Data curation and label definition add another layer of difficulty. Capacity is often interpreted by different criteria across sources, for example, Davisson (1972) and other offset capacity methods fail to account for capacity dependence on displacement, which also introduces label noise into supervised learning. Soil indices and in situ measurements may also come from different test protocols and depths. Simple averaging along the embedded length removes position information that controls the mobilization of shaft and tip resistance. Layer aware encodings that preserve the profile can carry more information about where strength and density reside, while average encodings are easier to assemble but risk blurring tip effects and stiff interlayers.

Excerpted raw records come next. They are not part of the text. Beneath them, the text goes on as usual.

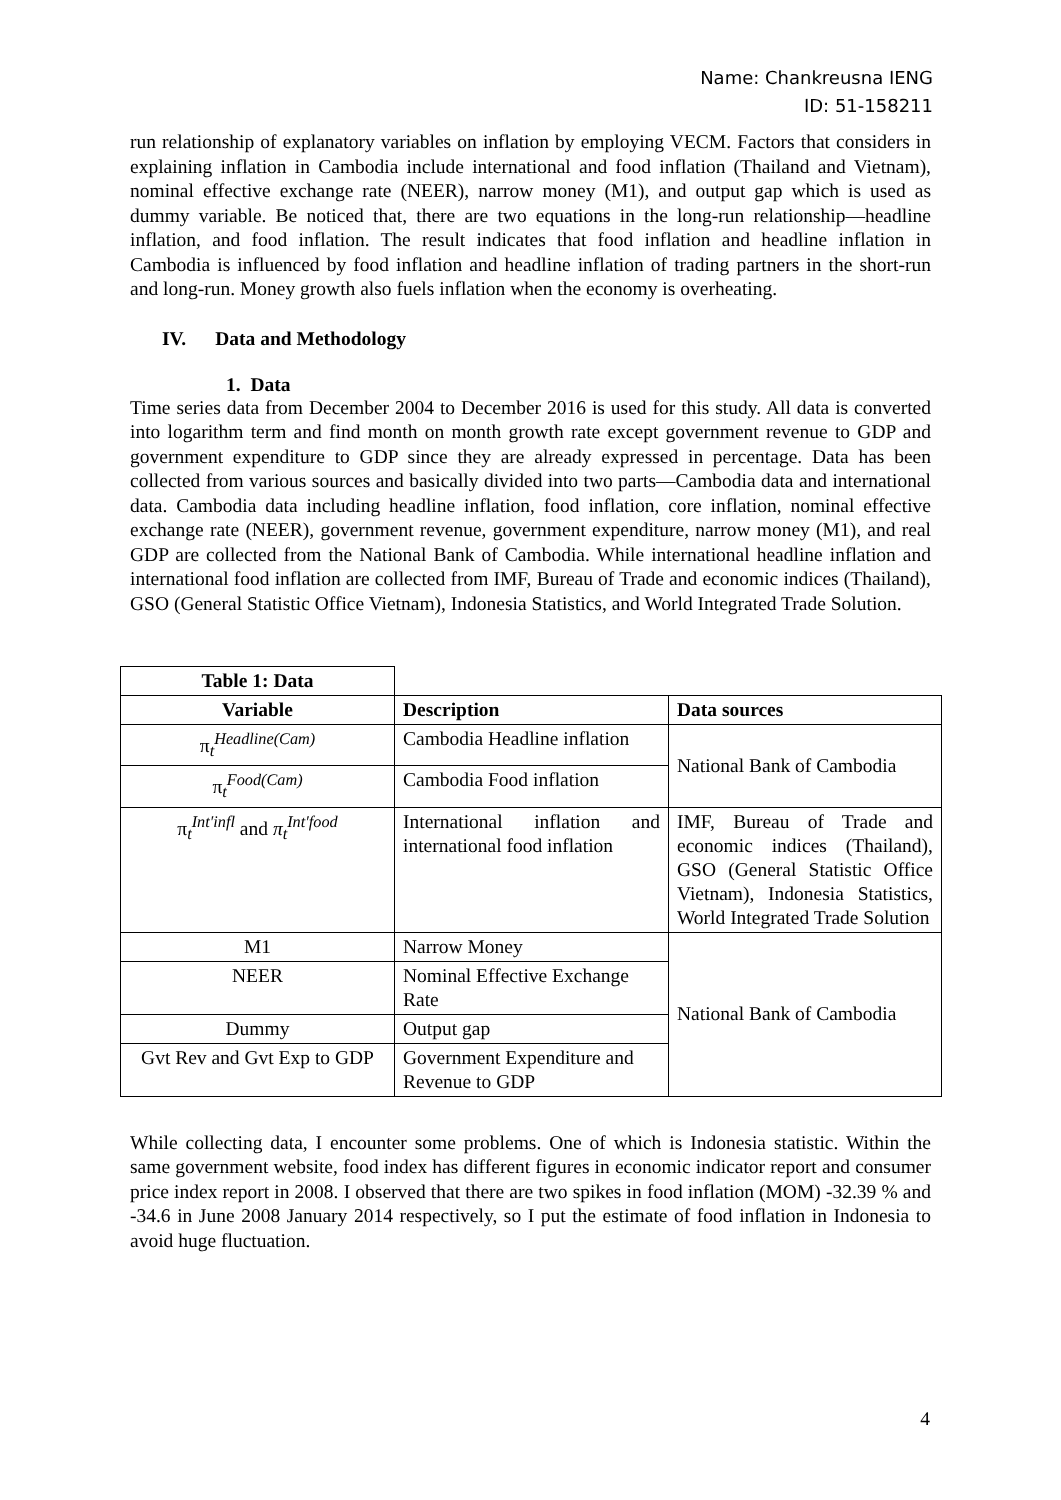Name: Chankreusna IENG
ID: 51-158211
run relationship of explanatory variables on inflation by employing VECM. Factors that considers in explaining inflation in Cambodia include international and food inflation (Thailand and Vietnam), nominal effective exchange rate (NEER), narrow money (M1), and output gap which is used as dummy variable. Be noticed that, there are two equations in the long-run relationship—headline inflation, and food inflation. The result indicates that food inflation and headline inflation in Cambodia is influenced by food inflation and headline inflation of trading partners in the short-run and long-run. Money growth also fuels inflation when the economy is overheating.
IV. Data and Methodology
1. Data
Time series data from December 2004 to December 2016 is used for this study. All data is converted into logarithm term and find month on month growth rate except government revenue to GDP and government expenditure to GDP since they are already expressed in percentage. Data has been collected from various sources and basically divided into two parts—Cambodia data and international data. Cambodia data including headline inflation, food inflation, core inflation, nominal effective exchange rate (NEER), government revenue, government expenditure, narrow money (M1), and real GDP are collected from the National Bank of Cambodia. While international headline inflation and international food inflation are collected from IMF, Bureau of Trade and economic indices (Thailand), GSO (General Statistic Office Vietnam), Indonesia Statistics, and World Integrated Trade Solution.
| Table 1: Data | | |
| Variable | Description | Data sources |
| π<sub>t</sub><sup>Headline(Cam)</sup> | Cambodia Headline inflation | National Bank of Cambodia |
| π<sub>t</sub><sup>Food(Cam)</sup> | Cambodia Food inflation | |
| π<sub>t</sub><sup>Int′infl</sup> and π<sub>t</sub><sup>Int′food</sup> | International inflation and international food inflation | IMF, Bureau of Trade and economic indices (Thailand), GSO (General Statistic Office Vietnam), Indonesia Statistics, World Integrated Trade Solution |
| M1 | Narrow Money | National Bank of Cambodia |
| NEER | Nominal Effective Exchange Rate | |
| Dummy | Output gap | |
| Gvt Rev and Gvt Exp to GDP | Government Expenditure and Revenue to GDP | |
While collecting data, I encounter some problems. One of which is Indonesia statistic. Within the same government website, food index has different figures in economic indicator report and consumer price index report in 2008. I observed that there are two spikes in food inflation (MOM) -32.39 % and -34.6 in June 2008 January 2014 respectively, so I put the estimate of food inflation in Indonesia to avoid huge fluctuation.
4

In this study the effect of data representation and sample size on the predicted ML capacity are explored, using a database of 546 load tests in a variety of soils. First, 12 feature sets were assembled to test how input design influences MLP performance (Table 1). The first set uses only geometric pile properties because prior studies showed that capacity can be interpreted based on pile geometry alone (Ozturk et al., 2023b). The second set compresses soil variable into averages over the embedded length and serves as the baseline. The remaining sets preserved depth information by sampling each soil variable at five fixed fractions of the embedded length and also included the properties at the tip as the sixth layer. Within this stratified family, individual variables and small groups are paired with geometry to account for performance gain due to using combinations of variables shown in Table 1. Each of the 12 configuration is trained with the same workflow and tuned with Optuna (Akiba et al., 2019) using 500 trials so that differences in accuracy reflect feature content rather than search effort. This design tests whether layered profiles carry more information than averages and which features contribute most when used alone with geometry or in combination.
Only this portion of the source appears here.